PASSAGE —

————————

This repository contains data and code for the NAACL 2018 paper "A Discourse-Aware Attention Model for Abstractive Summarization of Long Documents". Please note that the code is not actively maintained.
Two datasets of long and structured documents (scientific papers) are provided. The datasets are obtained from ArXiv and PubMed OpenAccess repositories.
ArXiv dataset: Download
PubMed dataset: Download
The datasets are rather large. You need about 5G disk space to download and about 15G additional space when extracting the files. Each tar
file consists of 4 files. train.txt
, val.txt
, test.txt
respectively correspond to the training, validation, and test sets. These files are text files where each line is a json object corresponding to one scientific paper from ArXiv or PubMed. The vocab
file is a plaintext file for the vocabulary.
The code is based on the pointer-generator network code by See et al. (2017). Refer to their repo for documentation about the structure of the code.

————————

RECORDS SHOWN —
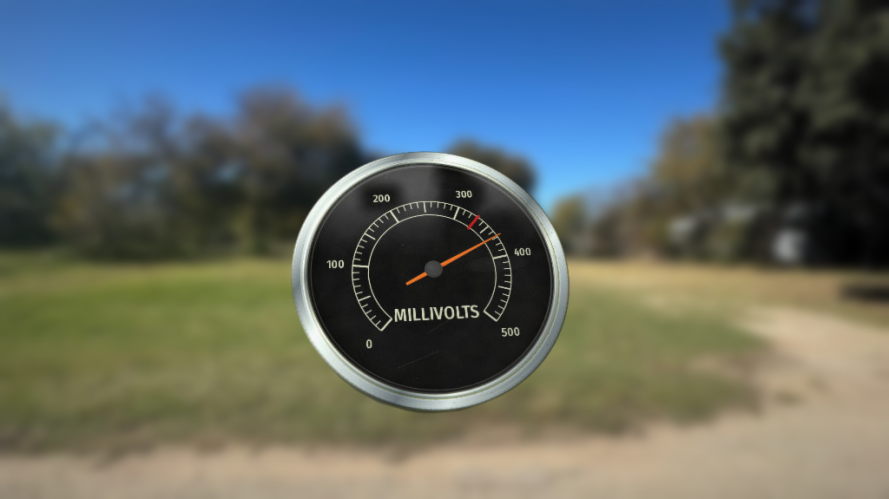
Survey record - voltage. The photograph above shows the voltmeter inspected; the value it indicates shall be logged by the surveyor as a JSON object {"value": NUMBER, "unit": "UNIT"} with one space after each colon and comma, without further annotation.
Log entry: {"value": 370, "unit": "mV"}
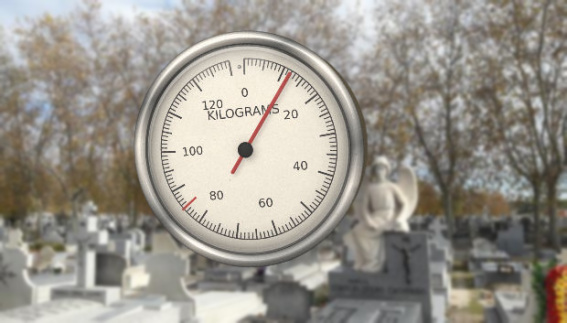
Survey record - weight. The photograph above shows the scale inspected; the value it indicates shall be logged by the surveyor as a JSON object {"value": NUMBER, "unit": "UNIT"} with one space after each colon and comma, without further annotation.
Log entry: {"value": 12, "unit": "kg"}
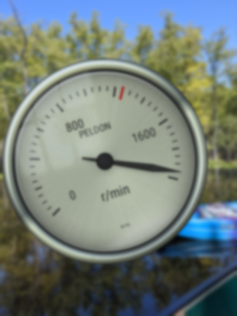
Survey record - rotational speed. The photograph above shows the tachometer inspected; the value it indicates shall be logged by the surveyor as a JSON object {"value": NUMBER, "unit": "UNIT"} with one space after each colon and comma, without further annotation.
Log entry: {"value": 1950, "unit": "rpm"}
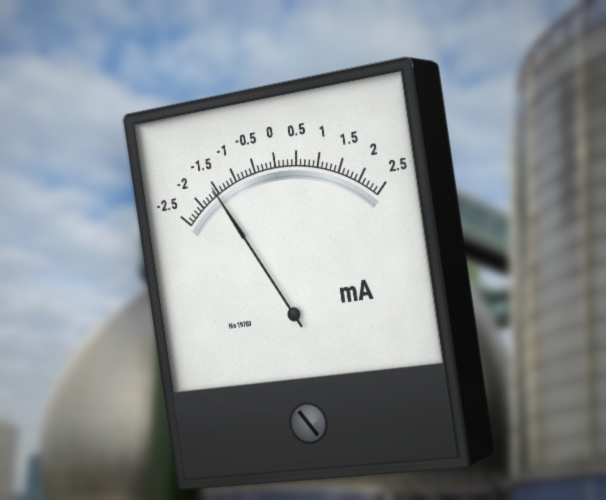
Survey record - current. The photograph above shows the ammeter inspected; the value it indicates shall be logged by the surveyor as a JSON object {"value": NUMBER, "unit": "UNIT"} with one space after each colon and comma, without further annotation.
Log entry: {"value": -1.5, "unit": "mA"}
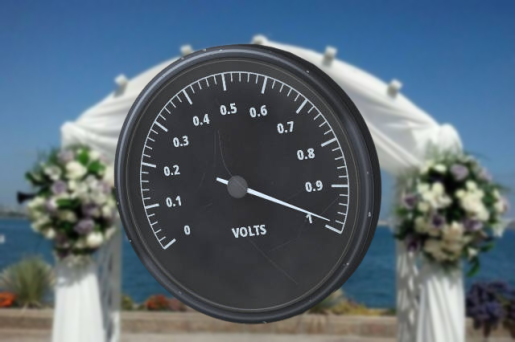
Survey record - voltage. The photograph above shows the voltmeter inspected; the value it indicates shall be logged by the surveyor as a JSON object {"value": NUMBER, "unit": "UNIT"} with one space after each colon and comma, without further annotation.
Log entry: {"value": 0.98, "unit": "V"}
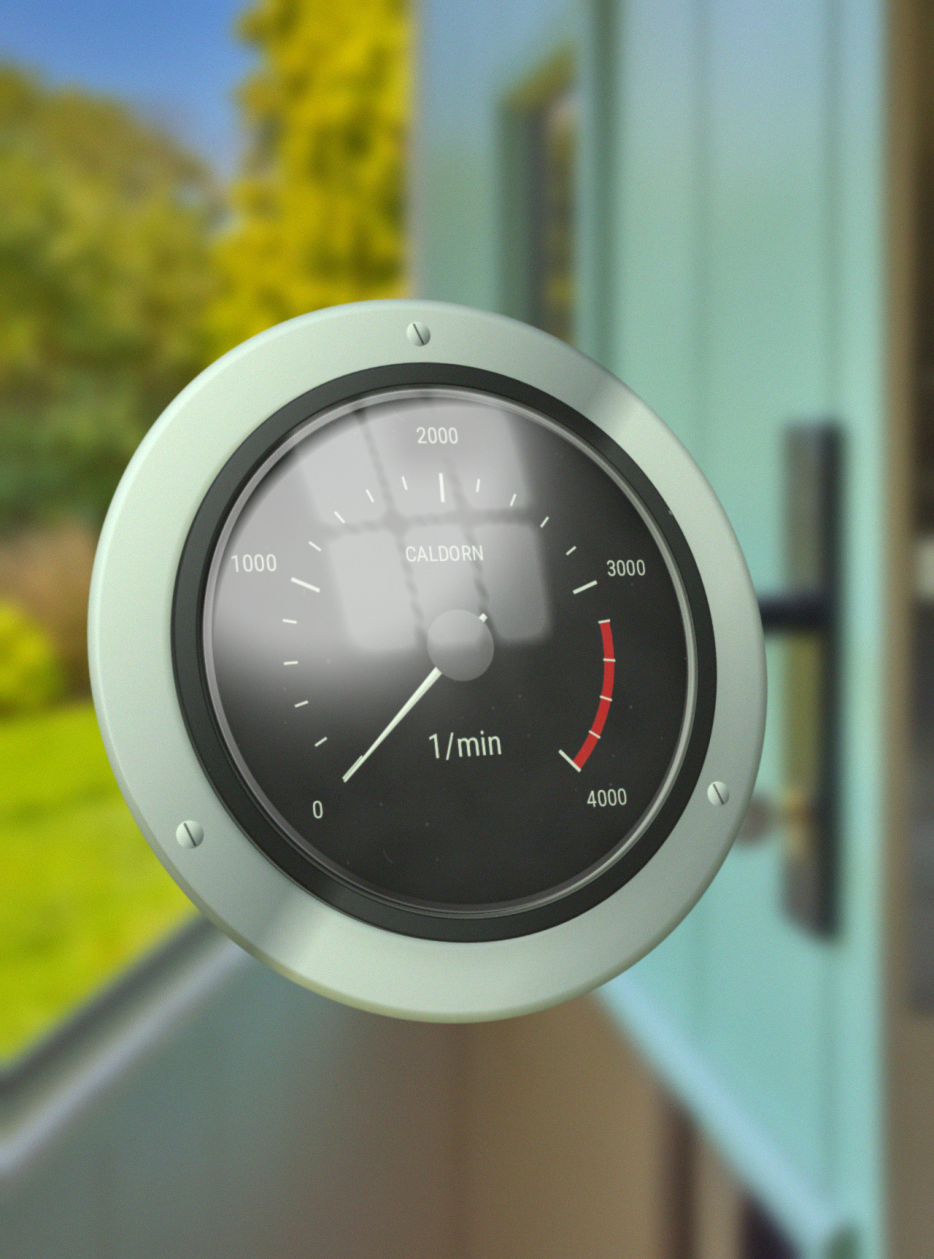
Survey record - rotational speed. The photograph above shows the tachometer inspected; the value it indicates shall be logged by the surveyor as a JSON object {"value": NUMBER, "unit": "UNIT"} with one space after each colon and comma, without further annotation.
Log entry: {"value": 0, "unit": "rpm"}
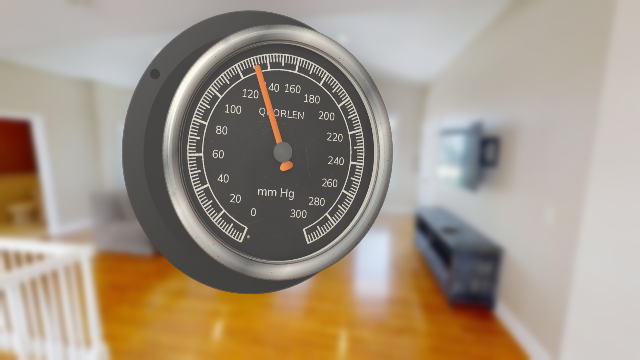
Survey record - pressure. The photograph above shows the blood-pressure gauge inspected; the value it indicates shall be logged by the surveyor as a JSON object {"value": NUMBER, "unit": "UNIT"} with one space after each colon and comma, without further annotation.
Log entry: {"value": 130, "unit": "mmHg"}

————————

Reproduce word for word the stretch of the repository description above that begins at the words "This repository contains" and stops after "PubMed OpenAccess repositories.".

This repository contains data and code for the NAACL 2018 paper "A Discourse-Aware Attention Model for Abstractive Summarization of Long Documents". Please note that the code is not actively maintained.
Two datasets of long and structured documents (scientific papers) are provided. The datasets are obtained from ArXiv and PubMed OpenAccess repositories.